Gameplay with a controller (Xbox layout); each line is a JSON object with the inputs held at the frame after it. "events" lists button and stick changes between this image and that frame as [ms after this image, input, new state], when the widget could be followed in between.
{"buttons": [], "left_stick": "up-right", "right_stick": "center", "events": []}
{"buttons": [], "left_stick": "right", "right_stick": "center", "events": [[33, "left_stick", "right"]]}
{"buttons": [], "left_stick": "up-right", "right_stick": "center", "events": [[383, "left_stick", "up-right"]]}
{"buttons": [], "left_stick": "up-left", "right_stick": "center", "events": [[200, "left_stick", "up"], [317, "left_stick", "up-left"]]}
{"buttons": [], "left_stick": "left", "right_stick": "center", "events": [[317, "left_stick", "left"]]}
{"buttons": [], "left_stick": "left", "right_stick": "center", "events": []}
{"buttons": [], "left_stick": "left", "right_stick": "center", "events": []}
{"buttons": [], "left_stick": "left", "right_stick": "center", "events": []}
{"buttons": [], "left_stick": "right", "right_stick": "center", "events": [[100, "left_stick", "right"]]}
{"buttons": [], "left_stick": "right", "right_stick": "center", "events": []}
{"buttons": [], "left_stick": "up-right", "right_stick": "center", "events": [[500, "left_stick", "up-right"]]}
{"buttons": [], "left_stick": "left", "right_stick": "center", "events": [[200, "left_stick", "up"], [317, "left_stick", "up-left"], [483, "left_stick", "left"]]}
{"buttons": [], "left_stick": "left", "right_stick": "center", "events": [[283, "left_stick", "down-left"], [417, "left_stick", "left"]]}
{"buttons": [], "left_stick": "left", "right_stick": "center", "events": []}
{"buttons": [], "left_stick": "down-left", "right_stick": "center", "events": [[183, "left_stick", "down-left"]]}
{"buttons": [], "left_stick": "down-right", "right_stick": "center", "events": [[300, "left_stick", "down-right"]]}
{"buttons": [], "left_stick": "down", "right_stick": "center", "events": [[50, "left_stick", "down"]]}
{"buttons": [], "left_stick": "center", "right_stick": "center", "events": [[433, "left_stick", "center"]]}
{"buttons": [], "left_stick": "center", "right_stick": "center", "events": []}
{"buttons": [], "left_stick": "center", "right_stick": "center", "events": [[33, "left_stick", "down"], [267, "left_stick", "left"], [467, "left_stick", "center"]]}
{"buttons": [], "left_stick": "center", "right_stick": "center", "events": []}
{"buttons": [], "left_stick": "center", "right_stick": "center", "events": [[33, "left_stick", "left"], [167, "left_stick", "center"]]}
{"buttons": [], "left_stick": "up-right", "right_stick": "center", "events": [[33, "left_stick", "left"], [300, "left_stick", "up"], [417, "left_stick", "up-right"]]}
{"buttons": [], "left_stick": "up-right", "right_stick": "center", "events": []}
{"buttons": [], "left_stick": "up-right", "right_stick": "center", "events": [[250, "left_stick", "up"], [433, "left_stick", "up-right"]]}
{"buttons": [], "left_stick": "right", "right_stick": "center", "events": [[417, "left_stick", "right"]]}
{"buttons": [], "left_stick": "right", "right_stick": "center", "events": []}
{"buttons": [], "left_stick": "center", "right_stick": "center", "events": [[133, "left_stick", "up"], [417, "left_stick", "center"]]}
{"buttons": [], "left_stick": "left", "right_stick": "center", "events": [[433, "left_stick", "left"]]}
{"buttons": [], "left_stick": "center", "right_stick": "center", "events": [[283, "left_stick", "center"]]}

════════

INSTRUCTIONS FOR THE TASK => Set down every line of the listing again, exactly.

OUTPUT BELOW =>
Gameplay with a controller (Xbox layout); each line is a JSON object with the inputs held at the frame after it. "events" lists button and stick changes between this image and that frame as [ms after this image, input, new state], when the widget could be followed in between.
{"buttons": [], "left_stick": "up-right", "right_stick": "center", "events": []}
{"buttons": [], "left_stick": "right", "right_stick": "center", "events": [[33, "left_stick", "right"]]}
{"buttons": [], "left_stick": "up-right", "right_stick": "center", "events": [[383, "left_stick", "up-right"]]}
{"buttons": [], "left_stick": "up-left", "right_stick": "center", "events": [[200, "left_stick", "up"], [317, "left_stick", "up-left"]]}
{"buttons": [], "left_stick": "left", "right_stick": "center", "events": [[317, "left_stick", "left"]]}
{"buttons": [], "left_stick": "left", "right_stick": "center", "events": []}
{"buttons": [], "left_stick": "left", "right_stick": "center", "events": []}
{"buttons": [], "left_stick": "left", "right_stick": "center", "events": []}
{"buttons": [], "left_stick": "right", "right_stick": "center", "events": [[100, "left_stick", "right"]]}
{"buttons": [], "left_stick": "right", "right_stick": "center", "events": []}
{"buttons": [], "left_stick": "up-right", "right_stick": "center", "events": [[500, "left_stick", "up-right"]]}
{"buttons": [], "left_stick": "left", "right_stick": "center", "events": [[200, "left_stick", "up"], [317, "left_stick", "up-left"], [483, "left_stick", "left"]]}
{"buttons": [], "left_stick": "left", "right_stick": "center", "events": [[283, "left_stick", "down-left"], [417, "left_stick", "left"]]}
{"buttons": [], "left_stick": "left", "right_stick": "center", "events": []}
{"buttons": [], "left_stick": "down-left", "right_stick": "center", "events": [[183, "left_stick", "down-left"]]}
{"buttons": [], "left_stick": "down-right", "right_stick": "center", "events": [[300, "left_stick", "down-right"]]}
{"buttons": [], "left_stick": "down", "right_stick": "center", "events": [[50, "left_stick", "down"]]}
{"buttons": [], "left_stick": "center", "right_stick": "center", "events": [[433, "left_stick", "center"]]}
{"buttons": [], "left_stick": "center", "right_stick": "center", "events": []}
{"buttons": [], "left_stick": "center", "right_stick": "center", "events": [[33, "left_stick", "down"], [267, "left_stick", "left"], [467, "left_stick", "center"]]}
{"buttons": [], "left_stick": "center", "right_stick": "center", "events": []}
{"buttons": [], "left_stick": "center", "right_stick": "center", "events": [[33, "left_stick", "left"], [167, "left_stick", "center"]]}
{"buttons": [], "left_stick": "up-right", "right_stick": "center", "events": [[33, "left_stick", "left"], [300, "left_stick", "up"], [417, "left_stick", "up-right"]]}
{"buttons": [], "left_stick": "up-right", "right_stick": "center", "events": []}
{"buttons": [], "left_stick": "up-right", "right_stick": "center", "events": [[250, "left_stick", "up"], [433, "left_stick", "up-right"]]}
{"buttons": [], "left_stick": "right", "right_stick": "center", "events": [[417, "left_stick", "right"]]}
{"buttons": [], "left_stick": "right", "right_stick": "center", "events": []}
{"buttons": [], "left_stick": "center", "right_stick": "center", "events": [[133, "left_stick", "up"], [417, "left_stick", "center"]]}
{"buttons": [], "left_stick": "left", "right_stick": "center", "events": [[433, "left_stick", "left"]]}
{"buttons": [], "left_stick": "center", "right_stick": "center", "events": [[283, "left_stick", "center"]]}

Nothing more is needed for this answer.